Work required: Nothing may be changed. Give the entries below again exactly.

Material shown:

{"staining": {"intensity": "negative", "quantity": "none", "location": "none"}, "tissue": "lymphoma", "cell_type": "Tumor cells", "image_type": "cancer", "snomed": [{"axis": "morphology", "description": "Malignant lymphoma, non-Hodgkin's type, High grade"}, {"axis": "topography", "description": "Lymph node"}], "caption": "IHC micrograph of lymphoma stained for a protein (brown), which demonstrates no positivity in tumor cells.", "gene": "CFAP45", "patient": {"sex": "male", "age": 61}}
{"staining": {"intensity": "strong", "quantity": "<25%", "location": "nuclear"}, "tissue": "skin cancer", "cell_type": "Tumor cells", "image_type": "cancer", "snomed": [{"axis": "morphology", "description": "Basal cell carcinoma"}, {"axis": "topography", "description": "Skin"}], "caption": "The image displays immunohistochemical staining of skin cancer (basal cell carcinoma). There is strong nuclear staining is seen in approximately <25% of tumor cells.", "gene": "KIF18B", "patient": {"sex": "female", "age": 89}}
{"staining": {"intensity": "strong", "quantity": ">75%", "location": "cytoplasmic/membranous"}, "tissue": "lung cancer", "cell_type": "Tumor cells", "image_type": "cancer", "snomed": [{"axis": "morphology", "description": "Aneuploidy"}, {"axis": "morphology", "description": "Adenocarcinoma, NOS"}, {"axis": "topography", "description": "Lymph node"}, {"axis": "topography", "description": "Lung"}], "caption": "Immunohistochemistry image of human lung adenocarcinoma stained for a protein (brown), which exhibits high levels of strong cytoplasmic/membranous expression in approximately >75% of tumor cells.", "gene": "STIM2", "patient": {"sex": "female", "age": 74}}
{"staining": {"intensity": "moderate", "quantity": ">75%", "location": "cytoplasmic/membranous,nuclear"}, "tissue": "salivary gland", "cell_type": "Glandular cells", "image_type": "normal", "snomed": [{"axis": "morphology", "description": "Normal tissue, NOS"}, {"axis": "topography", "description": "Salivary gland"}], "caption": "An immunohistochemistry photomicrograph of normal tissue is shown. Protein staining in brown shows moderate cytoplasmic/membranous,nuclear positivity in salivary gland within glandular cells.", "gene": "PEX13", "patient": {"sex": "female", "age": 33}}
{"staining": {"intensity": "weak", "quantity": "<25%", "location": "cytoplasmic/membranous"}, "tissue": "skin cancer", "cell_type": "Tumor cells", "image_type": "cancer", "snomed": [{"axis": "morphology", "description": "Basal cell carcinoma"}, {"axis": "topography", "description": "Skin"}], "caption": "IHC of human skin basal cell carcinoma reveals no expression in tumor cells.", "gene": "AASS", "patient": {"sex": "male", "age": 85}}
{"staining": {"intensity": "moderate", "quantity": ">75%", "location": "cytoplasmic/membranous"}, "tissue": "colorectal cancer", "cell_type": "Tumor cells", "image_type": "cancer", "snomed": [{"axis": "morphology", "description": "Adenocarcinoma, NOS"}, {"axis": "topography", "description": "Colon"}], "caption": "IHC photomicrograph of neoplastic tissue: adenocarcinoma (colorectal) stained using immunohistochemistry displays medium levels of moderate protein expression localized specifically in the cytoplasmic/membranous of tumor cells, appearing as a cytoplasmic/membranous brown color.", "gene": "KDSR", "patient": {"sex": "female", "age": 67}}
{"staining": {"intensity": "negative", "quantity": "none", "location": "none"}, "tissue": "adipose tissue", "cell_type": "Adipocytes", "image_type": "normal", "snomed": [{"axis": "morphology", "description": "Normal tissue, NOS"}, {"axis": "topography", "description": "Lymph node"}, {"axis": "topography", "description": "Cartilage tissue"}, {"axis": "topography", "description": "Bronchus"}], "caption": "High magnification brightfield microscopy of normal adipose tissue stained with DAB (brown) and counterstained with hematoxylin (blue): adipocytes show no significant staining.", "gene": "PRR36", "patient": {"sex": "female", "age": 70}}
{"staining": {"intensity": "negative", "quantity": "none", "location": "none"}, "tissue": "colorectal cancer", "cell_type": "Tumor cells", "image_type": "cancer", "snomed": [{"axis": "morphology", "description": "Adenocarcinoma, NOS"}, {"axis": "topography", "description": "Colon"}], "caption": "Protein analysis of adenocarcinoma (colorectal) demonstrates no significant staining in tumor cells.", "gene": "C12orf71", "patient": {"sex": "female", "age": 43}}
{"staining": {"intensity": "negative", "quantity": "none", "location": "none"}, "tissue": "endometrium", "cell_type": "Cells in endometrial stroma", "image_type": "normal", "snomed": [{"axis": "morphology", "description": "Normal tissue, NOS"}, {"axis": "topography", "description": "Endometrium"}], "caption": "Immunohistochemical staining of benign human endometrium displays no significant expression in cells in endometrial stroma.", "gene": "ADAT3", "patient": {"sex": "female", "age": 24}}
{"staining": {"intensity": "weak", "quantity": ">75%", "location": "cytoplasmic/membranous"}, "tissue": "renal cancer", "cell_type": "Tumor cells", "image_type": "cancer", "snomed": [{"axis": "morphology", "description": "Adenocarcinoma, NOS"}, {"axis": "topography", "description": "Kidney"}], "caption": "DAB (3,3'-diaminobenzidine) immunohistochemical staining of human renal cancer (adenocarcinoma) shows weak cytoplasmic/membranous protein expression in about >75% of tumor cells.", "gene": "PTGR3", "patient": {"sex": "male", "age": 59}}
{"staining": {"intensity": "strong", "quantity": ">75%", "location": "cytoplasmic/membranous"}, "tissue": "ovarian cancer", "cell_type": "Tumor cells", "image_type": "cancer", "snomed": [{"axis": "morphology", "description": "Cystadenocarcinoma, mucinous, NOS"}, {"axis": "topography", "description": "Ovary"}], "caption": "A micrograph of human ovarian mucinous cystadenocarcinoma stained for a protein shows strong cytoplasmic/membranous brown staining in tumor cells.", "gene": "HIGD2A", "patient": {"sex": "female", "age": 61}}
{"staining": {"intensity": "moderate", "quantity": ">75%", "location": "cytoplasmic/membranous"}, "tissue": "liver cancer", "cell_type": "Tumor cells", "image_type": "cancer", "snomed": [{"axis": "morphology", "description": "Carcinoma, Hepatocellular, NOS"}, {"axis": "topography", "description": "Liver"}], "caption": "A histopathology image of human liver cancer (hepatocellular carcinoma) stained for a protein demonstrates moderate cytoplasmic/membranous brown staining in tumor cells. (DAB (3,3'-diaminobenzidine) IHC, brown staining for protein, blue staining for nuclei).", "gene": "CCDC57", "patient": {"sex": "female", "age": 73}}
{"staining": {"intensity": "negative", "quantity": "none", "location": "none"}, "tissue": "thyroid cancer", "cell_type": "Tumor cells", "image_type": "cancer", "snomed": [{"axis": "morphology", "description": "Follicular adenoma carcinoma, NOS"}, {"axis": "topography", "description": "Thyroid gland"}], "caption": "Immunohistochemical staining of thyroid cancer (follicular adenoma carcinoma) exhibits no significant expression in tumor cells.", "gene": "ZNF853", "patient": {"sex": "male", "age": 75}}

Result of the exercise:
{"staining": {"intensity": "negative", "quantity": "none", "location": "none"}, "tissue": "lymphoma", "cell_type": "Tumor cells", "image_type": "cancer", "snomed": [{"axis": "morphology", "description": "Malignant lymphoma, non-Hodgkin's type, High grade"}, {"axis": "topography", "description": "Lymph node"}], "caption": "IHC micrograph of lymphoma stained for a protein (brown), which demonstrates no positivity in tumor cells.", "gene": "CFAP45", "patient": {"sex": "male", "age": 61}}
{"staining": {"intensity": "strong", "quantity": "<25%", "location": "nuclear"}, "tissue": "skin cancer", "cell_type": "Tumor cells", "image_type": "cancer", "snomed": [{"axis": "morphology", "description": "Basal cell carcinoma"}, {"axis": "topography", "description": "Skin"}], "caption": "The image displays immunohistochemical staining of skin cancer (basal cell carcinoma). There is strong nuclear staining is seen in approximately <25% of tumor cells.", "gene": "KIF18B", "patient": {"sex": "female", "age": 89}}
{"staining": {"intensity": "strong", "quantity": ">75%", "location": "cytoplasmic/membranous"}, "tissue": "lung cancer", "cell_type": "Tumor cells", "image_type": "cancer", "snomed": [{"axis": "morphology", "description": "Aneuploidy"}, {"axis": "morphology", "description": "Adenocarcinoma, NOS"}, {"axis": "topography", "description": "Lymph node"}, {"axis": "topography", "description": "Lung"}], "caption": "Immunohistochemistry image of human lung adenocarcinoma stained for a protein (brown), which exhibits high levels of strong cytoplasmic/membranous expression in approximately >75% of tumor cells.", "gene": "STIM2", "patient": {"sex": "female", "age": 74}}
{"staining": {"intensity": "moderate", "quantity": ">75%", "location": "cytoplasmic/membranous,nuclear"}, "tissue": "salivary gland", "cell_type": "Glandular cells", "image_type": "normal", "snomed": [{"axis": "morphology", "description": "Normal tissue, NOS"}, {"axis": "topography", "description": "Salivary gland"}], "caption": "An immunohistochemistry photomicrograph of normal tissue is shown. Protein staining in brown shows moderate cytoplasmic/membranous,nuclear positivity in salivary gland within glandular cells.", "gene": "PEX13", "patient": {"sex": "female", "age": 33}}
{"staining": {"intensity": "weak", "quantity": "<25%", "location": "cytoplasmic/membranous"}, "tissue": "skin cancer", "cell_type": "Tumor cells", "image_type": "cancer", "snomed": [{"axis": "morphology", "description": "Basal cell carcinoma"}, {"axis": "topography", "description": "Skin"}], "caption": "IHC of human skin basal cell carcinoma reveals no expression in tumor cells.", "gene": "AASS", "patient": {"sex": "male", "age": 85}}
{"staining": {"intensity": "moderate", "quantity": ">75%", "location": "cytoplasmic/membranous"}, "tissue": "colorectal cancer", "cell_type": "Tumor cells", "image_type": "cancer", "snomed": [{"axis": "morphology", "description": "Adenocarcinoma, NOS"}, {"axis": "topography", "description": "Colon"}], "caption": "IHC photomicrograph of neoplastic tissue: adenocarcinoma (colorectal) stained using immunohistochemistry displays medium levels of moderate protein expression localized specifically in the cytoplasmic/membranous of tumor cells, appearing as a cytoplasmic/membranous brown color.", "gene": "KDSR", "patient": {"sex": "female", "age": 67}}
{"staining": {"intensity": "negative", "quantity": "none", "location": "none"}, "tissue": "adipose tissue", "cell_type": "Adipocytes", "image_type": "normal", "snomed": [{"axis": "morphology", "description": "Normal tissue, NOS"}, {"axis": "topography", "description": "Lymph node"}, {"axis": "topography", "description": "Cartilage tissue"}, {"axis": "topography", "description": "Bronchus"}], "caption": "High magnification brightfield microscopy of normal adipose tissue stained with DAB (brown) and counterstained with hematoxylin (blue): adipocytes show no significant staining.", "gene": "PRR36", "patient": {"sex": "female", "age": 70}}
{"staining": {"intensity": "negative", "quantity": "none", "location": "none"}, "tissue": "colorectal cancer", "cell_type": "Tumor cells", "image_type": "cancer", "snomed": [{"axis": "morphology", "description": "Adenocarcinoma, NOS"}, {"axis": "topography", "description": "Colon"}], "caption": "Protein analysis of adenocarcinoma (colorectal) demonstrates no significant staining in tumor cells.", "gene": "C12orf71", "patient": {"sex": "female", "age": 43}}
{"staining": {"intensity": "negative", "quantity": "none", "location": "none"}, "tissue": "endometrium", "cell_type": "Cells in endometrial stroma", "image_type": "normal", "snomed": [{"axis": "morphology", "description": "Normal tissue, NOS"}, {"axis": "topography", "description": "Endometrium"}], "caption": "Immunohistochemical staining of benign human endometrium displays no significant expression in cells in endometrial stroma.", "gene": "ADAT3", "patient": {"sex": "female", "age": 24}}
{"staining": {"intensity": "weak", "quantity": ">75%", "location": "cytoplasmic/membranous"}, "tissue": "renal cancer", "cell_type": "Tumor cells", "image_type": "cancer", "snomed": [{"axis": "morphology", "description": "Adenocarcinoma, NOS"}, {"axis": "topography", "description": "Kidney"}], "caption": "DAB (3,3'-diaminobenzidine) immunohistochemical staining of human renal cancer (adenocarcinoma) shows weak cytoplasmic/membranous protein expression in about >75% of tumor cells.", "gene": "PTGR3", "patient": {"sex": "male", "age": 59}}
{"staining": {"intensity": "strong", "quantity": ">75%", "location": "cytoplasmic/membranous"}, "tissue": "ovarian cancer", "cell_type": "Tumor cells", "image_type": "cancer", "snomed": [{"axis": "morphology", "description": "Cystadenocarcinoma, mucinous, NOS"}, {"axis": "topography", "description": "Ovary"}], "caption": "A micrograph of human ovarian mucinous cystadenocarcinoma stained for a protein shows strong cytoplasmic/membranous brown staining in tumor cells.", "gene": "HIGD2A", "patient": {"sex": "female", "age": 61}}
{"staining": {"intensity": "moderate", "quantity": ">75%", "location": "cytoplasmic/membranous"}, "tissue": "liver cancer", "cell_type": "Tumor cells", "image_type": "cancer", "snomed": [{"axis": "morphology", "description": "Carcinoma, Hepatocellular, NOS"}, {"axis": "topography", "description": "Liver"}], "caption": "A histopathology image of human liver cancer (hepatocellular carcinoma) stained for a protein demonstrates moderate cytoplasmic/membranous brown staining in tumor cells. (DAB (3,3'-diaminobenzidine) IHC, brown staining for protein, blue staining for nuclei).", "gene": "CCDC57", "patient": {"sex": "female", "age": 73}}
{"staining": {"intensity": "negative", "quantity": "none", "location": "none"}, "tissue": "thyroid cancer", "cell_type": "Tumor cells", "image_type": "cancer", "snomed": [{"axis": "morphology", "description": "Follicular adenoma carcinoma, NOS"}, {"axis": "topography", "description": "Thyroid gland"}], "caption": "Immunohistochemical staining of thyroid cancer (follicular adenoma carcinoma) exhibits no significant expression in tumor cells.", "gene": "ZNF853", "patient": {"sex": "male", "age": 75}}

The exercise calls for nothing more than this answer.